SOUTH PORTLAND — More than 20 residents Tuesday urged city councilors to adopt a library budget that would help fund staffing and extend hours of operation.

Councilors in the May 28 budget workshop, however, indicated support for reducing the library’s proposed fiscal year 2020 budget increase, from $111,000 to $66,000.

The City Council also gave final approval Tuesday to an ordinance that prohibits the sale to and possession of tobacco products by individuals under the age of 21, closing a loophole in a state law.

In a May 7 workshop, councilors discussed proposed budget increases from 15 different city departments, for expenses ranging from library staffing to recycling fees, voting machine rentals, and social services.

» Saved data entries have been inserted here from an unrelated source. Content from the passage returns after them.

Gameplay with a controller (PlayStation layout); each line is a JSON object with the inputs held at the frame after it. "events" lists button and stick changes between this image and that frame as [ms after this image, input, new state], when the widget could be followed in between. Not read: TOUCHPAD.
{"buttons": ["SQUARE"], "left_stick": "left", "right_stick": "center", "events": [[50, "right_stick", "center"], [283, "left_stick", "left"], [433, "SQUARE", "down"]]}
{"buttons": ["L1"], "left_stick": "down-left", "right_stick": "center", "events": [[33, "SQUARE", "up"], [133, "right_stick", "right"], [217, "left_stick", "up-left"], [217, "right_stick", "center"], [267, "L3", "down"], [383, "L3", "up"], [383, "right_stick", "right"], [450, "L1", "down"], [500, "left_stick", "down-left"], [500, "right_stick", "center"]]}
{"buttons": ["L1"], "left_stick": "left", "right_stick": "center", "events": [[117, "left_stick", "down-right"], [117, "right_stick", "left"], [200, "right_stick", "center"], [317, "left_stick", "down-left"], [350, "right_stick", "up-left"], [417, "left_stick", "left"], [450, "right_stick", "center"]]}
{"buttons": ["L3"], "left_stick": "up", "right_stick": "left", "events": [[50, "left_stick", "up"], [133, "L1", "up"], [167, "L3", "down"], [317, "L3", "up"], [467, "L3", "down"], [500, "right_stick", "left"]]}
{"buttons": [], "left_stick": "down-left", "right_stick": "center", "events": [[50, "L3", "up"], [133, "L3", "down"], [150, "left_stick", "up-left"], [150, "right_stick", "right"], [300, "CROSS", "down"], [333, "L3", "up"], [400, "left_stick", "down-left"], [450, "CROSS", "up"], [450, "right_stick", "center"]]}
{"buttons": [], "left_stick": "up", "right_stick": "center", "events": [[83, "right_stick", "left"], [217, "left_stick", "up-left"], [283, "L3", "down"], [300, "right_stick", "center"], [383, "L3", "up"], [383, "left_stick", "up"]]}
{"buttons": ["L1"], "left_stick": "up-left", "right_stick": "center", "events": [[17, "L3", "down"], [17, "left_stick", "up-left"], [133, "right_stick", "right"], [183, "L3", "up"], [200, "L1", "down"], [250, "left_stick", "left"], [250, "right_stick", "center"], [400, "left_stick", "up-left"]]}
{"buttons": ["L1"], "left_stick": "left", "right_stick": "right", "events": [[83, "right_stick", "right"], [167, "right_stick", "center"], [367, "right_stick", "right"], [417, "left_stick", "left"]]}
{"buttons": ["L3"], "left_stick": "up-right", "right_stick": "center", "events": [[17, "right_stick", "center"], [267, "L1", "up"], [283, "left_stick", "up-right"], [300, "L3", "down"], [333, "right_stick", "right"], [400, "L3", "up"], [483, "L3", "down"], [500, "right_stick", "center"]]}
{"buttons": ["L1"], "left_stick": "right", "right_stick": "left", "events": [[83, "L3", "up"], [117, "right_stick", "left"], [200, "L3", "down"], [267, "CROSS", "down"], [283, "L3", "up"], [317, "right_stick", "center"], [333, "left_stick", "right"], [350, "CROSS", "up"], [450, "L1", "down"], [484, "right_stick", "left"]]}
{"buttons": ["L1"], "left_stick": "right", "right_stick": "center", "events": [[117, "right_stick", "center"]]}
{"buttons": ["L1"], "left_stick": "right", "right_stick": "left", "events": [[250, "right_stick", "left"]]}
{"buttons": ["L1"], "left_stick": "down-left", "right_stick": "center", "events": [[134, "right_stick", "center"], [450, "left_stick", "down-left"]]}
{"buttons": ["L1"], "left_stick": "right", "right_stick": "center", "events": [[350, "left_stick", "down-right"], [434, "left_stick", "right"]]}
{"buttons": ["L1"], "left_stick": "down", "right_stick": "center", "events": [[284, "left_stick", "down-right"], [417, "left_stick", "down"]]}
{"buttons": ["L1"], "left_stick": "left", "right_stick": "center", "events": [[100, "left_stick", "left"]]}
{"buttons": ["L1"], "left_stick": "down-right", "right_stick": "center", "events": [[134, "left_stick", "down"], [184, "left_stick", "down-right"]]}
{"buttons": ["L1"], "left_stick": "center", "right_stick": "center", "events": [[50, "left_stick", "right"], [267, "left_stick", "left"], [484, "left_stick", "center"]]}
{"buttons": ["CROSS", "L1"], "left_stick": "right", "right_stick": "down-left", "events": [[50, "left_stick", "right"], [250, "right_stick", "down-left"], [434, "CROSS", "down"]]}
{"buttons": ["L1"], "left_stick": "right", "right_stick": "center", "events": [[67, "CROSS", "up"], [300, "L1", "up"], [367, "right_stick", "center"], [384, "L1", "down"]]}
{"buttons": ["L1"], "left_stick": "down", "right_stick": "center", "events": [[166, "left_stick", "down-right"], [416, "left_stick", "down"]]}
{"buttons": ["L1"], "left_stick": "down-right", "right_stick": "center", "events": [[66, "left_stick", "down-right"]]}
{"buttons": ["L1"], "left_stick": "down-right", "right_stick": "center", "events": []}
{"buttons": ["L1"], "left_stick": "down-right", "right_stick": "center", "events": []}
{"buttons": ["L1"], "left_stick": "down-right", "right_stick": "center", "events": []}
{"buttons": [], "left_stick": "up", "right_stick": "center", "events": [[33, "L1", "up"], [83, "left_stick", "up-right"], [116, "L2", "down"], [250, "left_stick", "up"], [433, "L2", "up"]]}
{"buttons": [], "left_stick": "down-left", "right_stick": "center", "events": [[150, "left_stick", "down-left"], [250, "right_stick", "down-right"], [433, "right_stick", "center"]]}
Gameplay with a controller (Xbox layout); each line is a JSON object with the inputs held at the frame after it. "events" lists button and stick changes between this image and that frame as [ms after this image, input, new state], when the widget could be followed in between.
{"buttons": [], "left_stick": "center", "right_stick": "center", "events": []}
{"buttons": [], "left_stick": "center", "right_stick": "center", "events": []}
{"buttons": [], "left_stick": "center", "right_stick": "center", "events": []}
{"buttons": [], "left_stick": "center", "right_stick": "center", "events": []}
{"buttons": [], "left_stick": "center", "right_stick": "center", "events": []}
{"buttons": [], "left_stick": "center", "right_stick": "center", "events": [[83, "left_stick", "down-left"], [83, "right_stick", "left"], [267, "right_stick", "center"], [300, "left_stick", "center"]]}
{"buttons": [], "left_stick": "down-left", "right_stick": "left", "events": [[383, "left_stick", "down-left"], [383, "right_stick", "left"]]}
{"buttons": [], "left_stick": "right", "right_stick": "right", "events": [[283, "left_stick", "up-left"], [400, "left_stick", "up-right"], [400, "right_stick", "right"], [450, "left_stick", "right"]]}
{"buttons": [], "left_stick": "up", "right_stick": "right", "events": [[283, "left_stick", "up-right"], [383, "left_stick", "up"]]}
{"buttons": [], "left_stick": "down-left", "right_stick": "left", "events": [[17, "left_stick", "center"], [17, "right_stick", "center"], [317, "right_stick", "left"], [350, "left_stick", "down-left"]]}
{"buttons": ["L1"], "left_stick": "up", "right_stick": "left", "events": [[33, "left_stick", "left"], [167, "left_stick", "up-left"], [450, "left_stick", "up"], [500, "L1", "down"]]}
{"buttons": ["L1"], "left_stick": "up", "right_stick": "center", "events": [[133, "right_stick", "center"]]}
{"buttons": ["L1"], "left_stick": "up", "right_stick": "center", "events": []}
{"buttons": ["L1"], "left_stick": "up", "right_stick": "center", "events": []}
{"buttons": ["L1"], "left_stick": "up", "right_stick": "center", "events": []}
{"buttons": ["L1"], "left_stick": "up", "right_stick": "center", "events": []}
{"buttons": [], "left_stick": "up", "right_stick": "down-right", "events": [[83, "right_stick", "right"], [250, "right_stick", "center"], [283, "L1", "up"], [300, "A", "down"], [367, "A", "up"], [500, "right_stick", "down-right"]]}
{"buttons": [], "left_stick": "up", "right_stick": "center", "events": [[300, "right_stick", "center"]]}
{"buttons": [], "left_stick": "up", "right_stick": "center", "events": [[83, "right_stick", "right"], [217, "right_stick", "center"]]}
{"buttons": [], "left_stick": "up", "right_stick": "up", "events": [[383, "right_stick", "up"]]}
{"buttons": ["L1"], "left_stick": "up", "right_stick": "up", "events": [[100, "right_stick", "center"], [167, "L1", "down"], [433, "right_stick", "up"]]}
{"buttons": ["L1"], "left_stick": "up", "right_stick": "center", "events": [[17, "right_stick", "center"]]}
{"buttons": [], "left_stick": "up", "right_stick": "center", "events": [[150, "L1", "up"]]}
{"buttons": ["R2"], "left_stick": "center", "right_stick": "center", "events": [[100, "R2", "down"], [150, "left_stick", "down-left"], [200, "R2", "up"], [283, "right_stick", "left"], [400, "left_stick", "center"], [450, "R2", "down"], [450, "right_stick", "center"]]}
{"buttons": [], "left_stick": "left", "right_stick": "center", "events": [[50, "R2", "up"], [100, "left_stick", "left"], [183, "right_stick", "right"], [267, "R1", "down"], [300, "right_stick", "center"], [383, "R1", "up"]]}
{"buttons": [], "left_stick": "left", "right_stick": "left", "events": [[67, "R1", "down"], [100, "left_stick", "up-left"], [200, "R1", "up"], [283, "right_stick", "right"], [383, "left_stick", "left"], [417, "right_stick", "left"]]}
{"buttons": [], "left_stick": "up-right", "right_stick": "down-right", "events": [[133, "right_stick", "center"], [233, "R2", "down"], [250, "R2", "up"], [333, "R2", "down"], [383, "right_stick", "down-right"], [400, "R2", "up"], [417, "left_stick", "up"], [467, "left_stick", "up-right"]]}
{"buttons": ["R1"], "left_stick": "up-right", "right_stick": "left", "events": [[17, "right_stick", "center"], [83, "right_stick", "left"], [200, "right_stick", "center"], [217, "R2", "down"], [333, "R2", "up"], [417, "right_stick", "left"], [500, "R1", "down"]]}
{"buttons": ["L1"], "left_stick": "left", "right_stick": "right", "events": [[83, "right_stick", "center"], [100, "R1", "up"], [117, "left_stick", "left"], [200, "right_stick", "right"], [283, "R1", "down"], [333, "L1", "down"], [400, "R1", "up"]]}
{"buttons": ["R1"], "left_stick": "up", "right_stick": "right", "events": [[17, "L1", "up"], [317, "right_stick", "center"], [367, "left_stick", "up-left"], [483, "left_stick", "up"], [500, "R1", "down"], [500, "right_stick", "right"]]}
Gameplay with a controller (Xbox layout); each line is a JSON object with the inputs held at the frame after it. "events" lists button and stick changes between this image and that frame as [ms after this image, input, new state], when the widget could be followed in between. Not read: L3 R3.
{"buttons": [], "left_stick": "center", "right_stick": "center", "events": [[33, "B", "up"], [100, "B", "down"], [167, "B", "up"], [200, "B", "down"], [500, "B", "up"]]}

At that workshop, councilors asked the library to find a way to reduce spending and while maintaining services.

Additional hours for an outreach librarian were revised to propose a four-hour increase, making it part-time. The proposal also adds an additioanl five hours to existing library aid positions.

According to Library Director Kevin Davis, the limited hours will make it difficult to explore and pursue community partnerships. He also said the revision eliminates the expense of a benefits package for the outreach librarian.

The revised plan still includes a full-time youth services assistant, up from 20 hours a week, which will allow expansion of children’s programming.

“This is an investment in a city service that reaches so many people across the generations. We we can’t afford not to do it,” Ardsley Avenue resident Jessica Walker told councilors. “It’s an important thing for both young people and older people in our community receive those services.”

The revised proposal reduces service hours from the origonal proposal, with two fewer hours at the main library on Broadway (open Monday through Saturday) and six fewer hours at the branch library on Wescott Road (open Snday through Friday). The main library would be open 54 hours a week, while the branch would have 24 hours.

“Education is a valuable component of life. You can go to the library and lose yourself and travel the world without stepping outside the building,” Councilor Deqa Dhalac said. “This has provided so much for the community. Our children are here, their parents are here. I am so supportive of the library.”

Finance Director Greg L’Heureux said the proposed reduction in funding for the library would reduce the overall tax rate by two cents.

But even with that adjustment, additional spending of $268,000 that came out of a May 7 budget workshop means the overall tax rate, including school spending, will need to increase another 8 cents, to a proposed $19.25 per $1,000 of valuation – a 75-cent, or 4.05% increase from this year.

The final step in the municipal budget process will be approvoal at the council’s June 18 meeting.

Tobacco ordinance

Second and final approval of an ordinance prohibiting the sale and possession of tobacco products by individuals under the age of 21 passed unanimously, with Councilor Katherine Lewis absent.

The decision effectively closes a gap in Maine law that hiked the age to buy tobacco to 21, but still allowed smoking at 18.

Last July, Maine banned 18-, 19-, and 20-year-olds from buying tobacco products, but exempted people who were already 18-20. South Portland’s action eliminates that exemption in the city.

The council initially discussed the issue at a March 26 workshop, after receiving a recomendation from the Police Department.

Councilors passed the first reading of the ordinance May 14. It will go into effect June 17.

Violations will subject sellers to penalties ranging from $500 to $2,500 per violation. Underage smokers would be required to complete tobacco-related education classes, diversion programs, or specified work for the city.

The city of Portland has already passed a similar ordinance.